I have this plastic which I think is made of ABS plastic.

I need to drill a rectangular hole and and some circular holes in the container. As such, what method (milling machining/drill etc etc) should I use to achieve my goal without damaging(cracking etc) the container?

I have uploaded a pic of the container.. thanks


In addition to the other excellent suggestions:

I've never (knowingly) drilled ABS, but I've worked with polycarbonate (Lexan) and acrylic (Plexiglass), both of which can crack very easily when drilling or cutting.

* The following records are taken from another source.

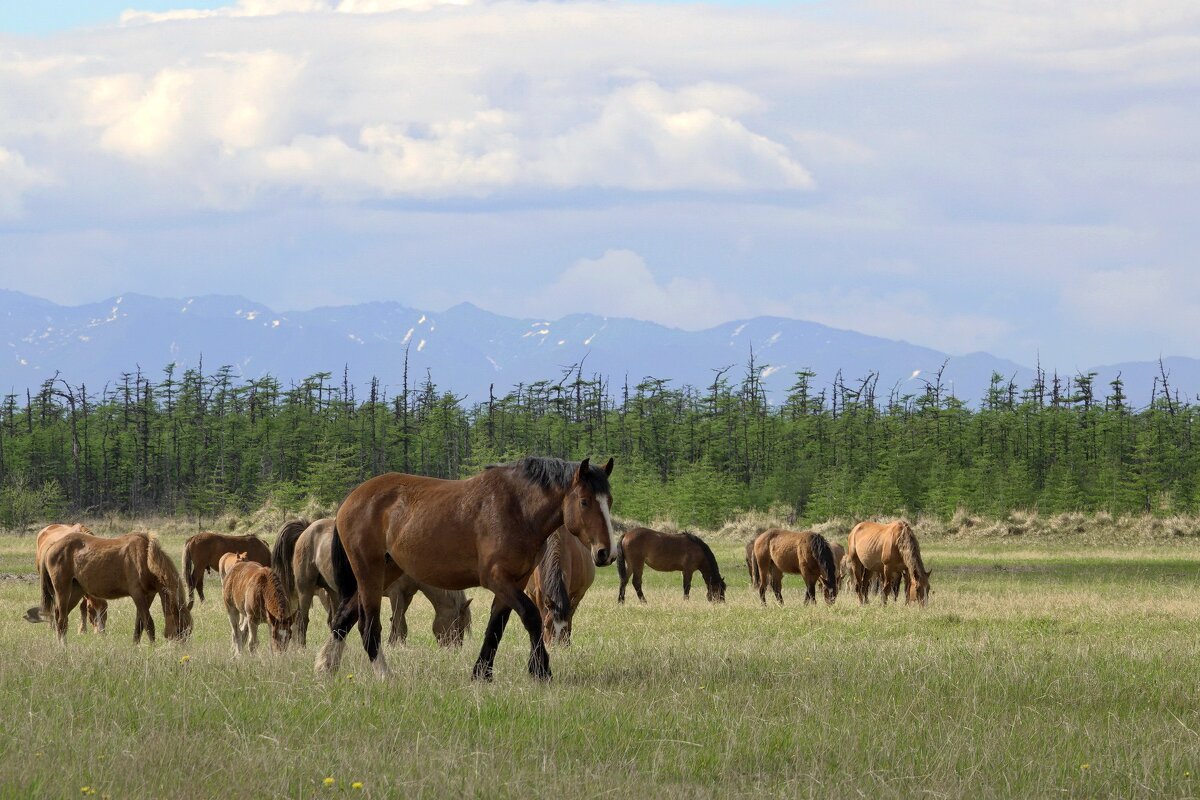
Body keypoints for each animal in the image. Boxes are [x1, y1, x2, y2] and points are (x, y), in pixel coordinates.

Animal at [29, 532, 192, 642]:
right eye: (179, 629)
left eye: (189, 631)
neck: (146, 558)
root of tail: (51, 547)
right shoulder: (137, 594)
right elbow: (148, 623)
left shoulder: (148, 595)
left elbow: (139, 625)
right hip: (62, 589)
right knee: (62, 620)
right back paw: (63, 647)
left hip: (76, 591)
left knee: (58, 617)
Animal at [290, 520, 472, 652]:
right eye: (458, 624)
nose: (455, 649)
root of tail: (307, 530)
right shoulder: (396, 594)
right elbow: (399, 622)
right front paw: (399, 647)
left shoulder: (407, 595)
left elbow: (397, 621)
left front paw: (393, 644)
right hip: (305, 589)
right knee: (302, 619)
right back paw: (301, 647)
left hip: (332, 591)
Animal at [316, 455, 614, 681]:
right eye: (585, 501)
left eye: (608, 501)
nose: (605, 553)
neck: (516, 509)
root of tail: (353, 497)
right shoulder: (498, 580)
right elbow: (531, 617)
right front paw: (541, 671)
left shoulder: (514, 583)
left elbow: (496, 627)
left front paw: (482, 674)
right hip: (369, 572)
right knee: (368, 626)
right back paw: (384, 675)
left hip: (385, 571)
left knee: (343, 618)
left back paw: (326, 667)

Both come with a peel-off plastic film on both sides of the sheet. Leaving that on while cutting/drilling helps tremendously. In the same vein, if you have cracking issues with the ABS, perhaps cover both sides with blue painter's tape before drilling.

Thanks everyone for the replies.

I have managed to cut the hole out using milling. Fingers were crossed during the process and thank god the container did not melt or crack..

I've had good luck with normal drill bits. Start with a small bit, go slow (both bit speed and how hard you push), and clamp it down. If the plastic melts to the bit, it can whip around. For the rectangular hole, drill out several smaller holes in a row and then file/dremmel it to a rectangular shape.

Find some broken toy of similar plastic to experiment with first, but I don't think you are goin to have a proble.

Ooh, and if you can take off the case, fit a wood block in it to support the plastic during drilling. For cases with complex interior support, I've also flipped it over and drilled from the inside while its resting on sacrificial wood.


ACtually I am very sure that the plastic is ABS. If that is the case, would be it still be ok to drill and file?
Are there other more accurate machining?

I am just worried that the container would crack

Typo in the earlier: I am *NOT very sure that the plastic is ABS

Having spent a lot of time with kids drilling plastic, I would recommend either a wood bit (first image, note tip) or a step bit (second image).

Absolutely support the back of the plastic with a block of wood, and prevent skidding on the face by adding a patch of masking tape.